- _Exercise aim_:
Summarize the article on economic headwinds in two sentences.

- _Text for analysis_:
Structural economic headwinds might cause the rate of economic expansion to drop below 2 percent in the United States and other nations, according to bond fund manager Bill Gross.

Economic Headwinds 

Gross, whose Pacific Investment Management Co. operates the largest bond fund in the world, elaborated on the currently-existing economic headwinds in his monthly investment outlook. He stated that policymakers may be in for a challenge, as they may not have solutions that act like a miracle and remedy the poison left by previous times.

He referenced a speech recently delivered by Federal Reserve Chairman Ben Bernanke, in which the central bank head predicted that U.S. growth in gross domestic product would be decreased "at least for a time."

The document released by Gross predicted that the 2 percent rate of growth in GDP recently confirmed by Bernanke could be reduced even more by the economic structural headwinds.


Leverage is a factor that has been cited by many market experts as having a contractionary effect on the economy. Gross suggested that many developed nations currently have too much debt on their balance sheets, as working off this obligation will put downward pressure on economic expansion for years.

He said that although certain countries use a plan to eliminate this debt bit by bit, the eurozone outlook illustrates that this strategy is ineffective in many cases. He said that most of the member nations are afflicted with either recession or depression.

Gross noted that not only are many countries severely indebted, but that many households and financial institutions have these same burdens. Individuals will need to increase their savings rate, and financial firms need to generate more earnings. He emphasized that the increased savings provide a long term solution to paying off this debt, but the deleveraging activity serves as a drag on economic activity in the short term.

Limb landmark coordinates:
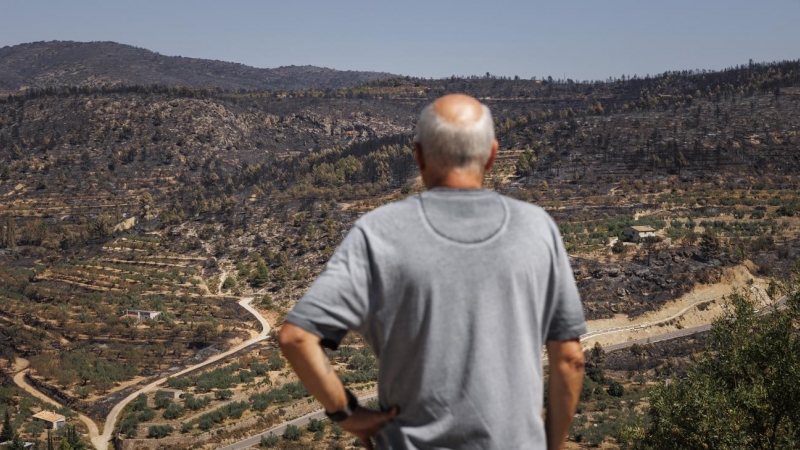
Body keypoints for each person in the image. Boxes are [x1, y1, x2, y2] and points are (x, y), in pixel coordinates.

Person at [279, 94, 586, 450]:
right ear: (491, 155)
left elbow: (296, 338)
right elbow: (570, 359)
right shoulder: (537, 229)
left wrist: (347, 413)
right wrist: (552, 444)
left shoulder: (378, 232)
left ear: (419, 155)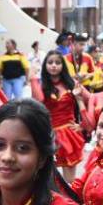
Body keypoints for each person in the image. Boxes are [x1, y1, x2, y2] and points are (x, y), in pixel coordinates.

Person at [33, 50, 87, 184]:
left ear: (63, 65)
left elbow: (90, 100)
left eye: (57, 63)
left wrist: (83, 125)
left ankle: (71, 203)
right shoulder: (41, 85)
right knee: (49, 181)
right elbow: (38, 100)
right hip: (50, 135)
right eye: (50, 62)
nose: (54, 65)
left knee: (70, 181)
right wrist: (32, 78)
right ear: (45, 65)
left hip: (69, 134)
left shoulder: (72, 83)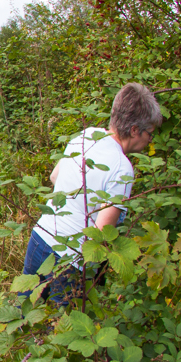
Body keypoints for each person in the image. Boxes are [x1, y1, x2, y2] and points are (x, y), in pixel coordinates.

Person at [22, 83, 163, 304]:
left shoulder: (88, 134)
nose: (150, 140)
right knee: (61, 330)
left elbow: (54, 177)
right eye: (150, 133)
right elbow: (101, 234)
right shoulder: (122, 168)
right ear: (134, 130)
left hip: (41, 237)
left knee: (26, 312)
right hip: (71, 260)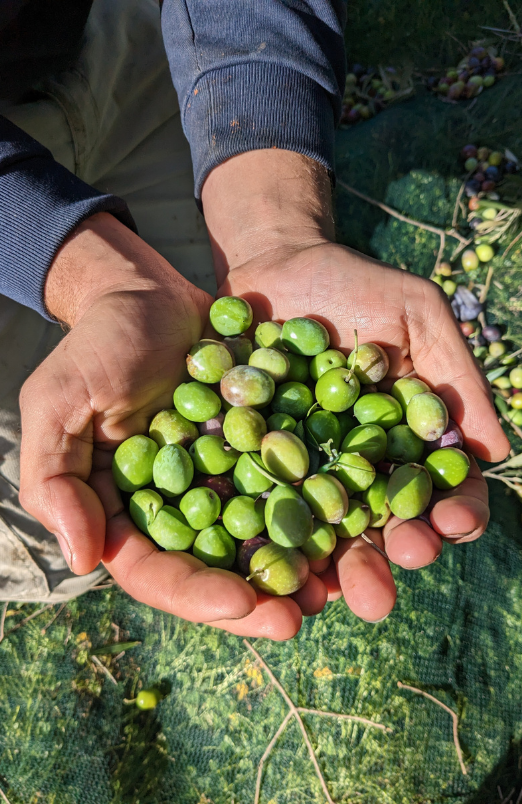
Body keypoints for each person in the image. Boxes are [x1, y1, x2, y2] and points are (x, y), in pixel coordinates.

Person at [0, 0, 509, 641]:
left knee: (199, 310)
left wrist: (273, 229)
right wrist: (63, 257)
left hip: (107, 42)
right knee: (57, 522)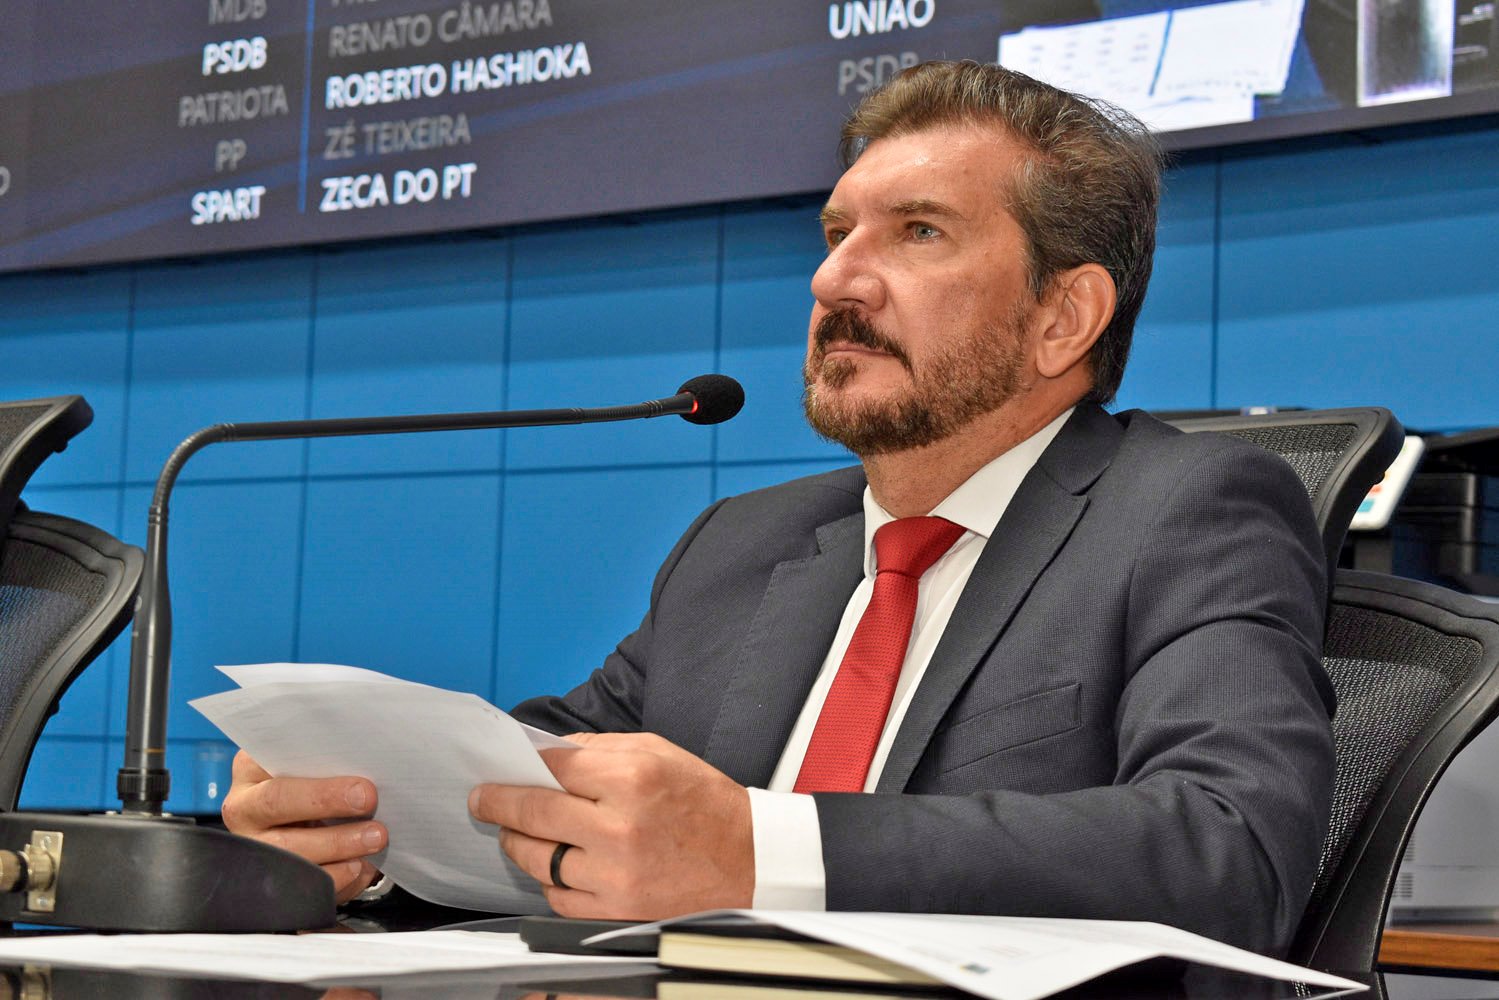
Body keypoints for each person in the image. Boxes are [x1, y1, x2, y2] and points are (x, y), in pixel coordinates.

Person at [222, 60, 1334, 957]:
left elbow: (1227, 848)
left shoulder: (1186, 510)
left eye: (919, 232)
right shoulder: (744, 542)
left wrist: (758, 850)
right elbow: (556, 773)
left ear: (1063, 317)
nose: (833, 281)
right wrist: (369, 822)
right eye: (836, 233)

- _Answer section_:
Bond fund manager Bill Gross warned that structural economic headwinds could push the rate of growth in the United States and other nations below 2 percent, and he referenced a recent speech in which Federal Reserve Chairman Ben Bernanke predicted slower U.S. growth. Gross pointed to heavy debt carried by developed nations, households and financial institutions, saying that higher savings offer a long-term way to pay it off but that deleveraging will drag on economic activity in the short term.